In April 2003, a month after Spiegel filed, credit sources said that Spiegel was hoping to get close to $200 million for the then 535-unit chain. One potential investor at the time said it walked away from a purchase because the $200 million was deemed “too high” for Bauer in its format at the time. The thought was that at least 200 stores needed to be pared down.

About 88 stores were shuttered during the bankruptcy, and Bauer also closed its home collection concept stores.

A year later, the now-defunct parent corporation was trying to sell Bauer. Competitor L.L. Bean looked at it and decided against an acquisition. Strategic players also snooped around, but didn’t bite. At the time, Bauer’s retail, catalogue and online businesses generated about $1.25 billion in annual sales.
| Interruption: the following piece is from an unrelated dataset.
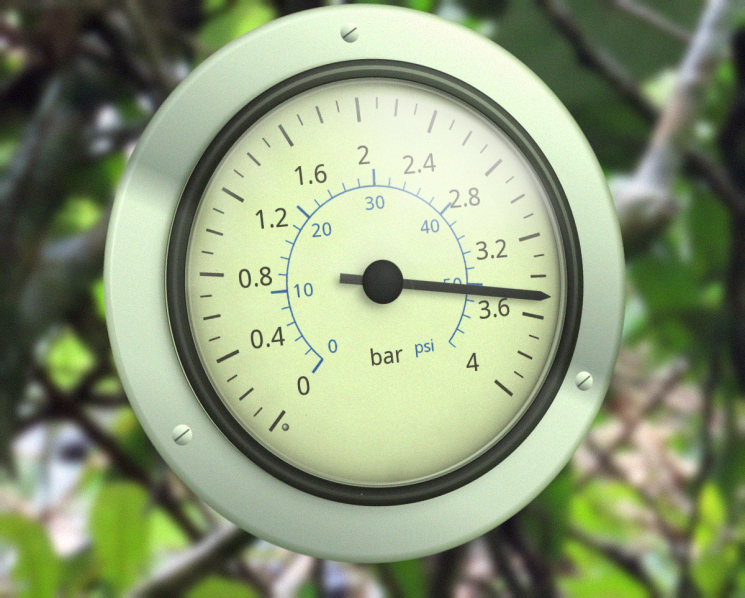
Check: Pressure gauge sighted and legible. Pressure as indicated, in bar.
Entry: 3.5 bar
Still, financial and credit analysts thought Spiegel would be lucky to fetch $750 million.

Private equity firms Bain Capital, Apollo Management, KKR, Cerberus Capital Management and the private equity arm of Credit Suisse First Boston eventually bid for Bauer in August 2004. Spiegel elected to pull Bauer from the auction block when bids came in between $600 million and $700 million, far lower than the $1 billion Spiegel and its creditor group were seeking.

Lately, Bauer has been struggling with its fall 2005 merchandise. According to the filing, it had too many bright colors and winter-weight apparel during the unseasonably warm fall and winter months. In addition, the filing said that the women’s and men’s bottoms’ categories lost some ground because of fit and quality issues.
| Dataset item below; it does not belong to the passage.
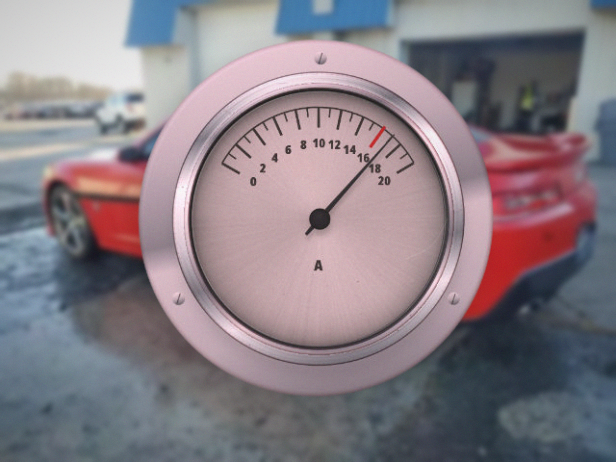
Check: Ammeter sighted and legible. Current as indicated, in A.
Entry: 17 A
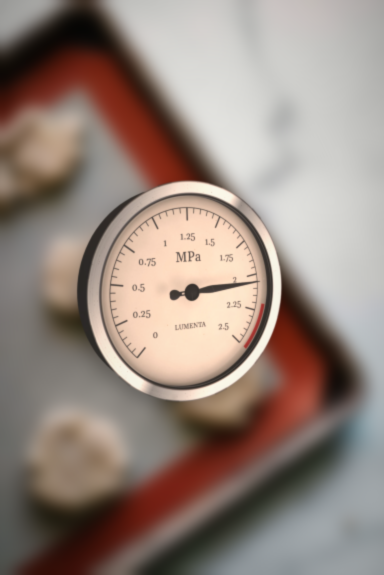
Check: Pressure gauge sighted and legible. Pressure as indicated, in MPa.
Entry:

In addition, earlier this month the company’s chief financial officer, Timothy McLaughlin, left. Spencer Stuart is conducting the search for his replacement.

The company said in its Form 10 filing on Dec. 15, “We believe one of the key reasons for our declining net sales and declining traffic in our stores is lackluster product design that has resulted, over time, in a stale brand image. Despite these issues, the Eddie Bauer brand continues to be a well-recognized brand with high brand awareness and relatively high favorability among specialty retailers (according to a 2004 study commissioned by us and conducted by Harris Interactive, in 2004 Eddie Bauer had the second highest aided brand awareness among six U.S. casual apparel retailers that target adults, including Gap, Banana Republic, L.L. Bean, Lands’ End and J. Crew, with aided awareness defined as a person’s expressing familiarity with a brand when it is read from a list). However, we believe our target customer does not find the brand to be relevant enough to today’s lifestyle.”
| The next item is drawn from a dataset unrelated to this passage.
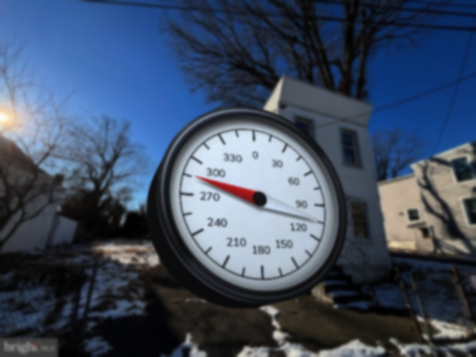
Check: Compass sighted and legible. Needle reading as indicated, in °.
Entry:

In addition to revamping its product offerings, the company over the last 18 months hired several key executives across a broad range of areas such as merchandising, design, marketing, creative, legal and finance. The senior management team members have held previous posts at firms such as Hennes & Mauritz AB, J. Crew, Tommy Hilfiger, Banana Republic, Ann Taylor and Starbucks.

As well as the new home textiles license with JLA Home, the company licenses its name to various consumer product manufacturers and other retailers whose products complement its “modern outdoor lifestyle” brand image. Ford Motor Company licenses the Eddie Bauer name and logo on premium Explorer and Expedition models. American Recreation Products Inc. uses the Bauer name on camping gear.

Regarding CVS Corp.’s acquisition announced Monday, the retailer said it plans to acquire about 700 stand-alone Sav-on and Osco drugstores as part of the Albertson’s deal.

The acquisition by CVS, a transaction valued at $2.93 billion, will give the Woonsocket, R.I.-based drug chain some 6,100 stores in 42 states. The deal is expected to close in the middle of the year.

Half of the stores CVS is acquiring are located in Southern California, the retailer noted. The acquisition “provides immediate market share leadership in the high-growth, Los Angeles/Orange County and San Diego markets, which are new markets for us,” Tom Ryan, chairman, president and chief executive officer of CVS said in a statement, “and also strengthens our position in many existing markets in the Midwest and Southwest.”

CVS will not acquire the Sav-on and Osco names and the stand-alone stores will be renamed CVS, according to Albertson’s. Fitch Ratings placed CVS on Rating Watch Negative following the announcement of the deal.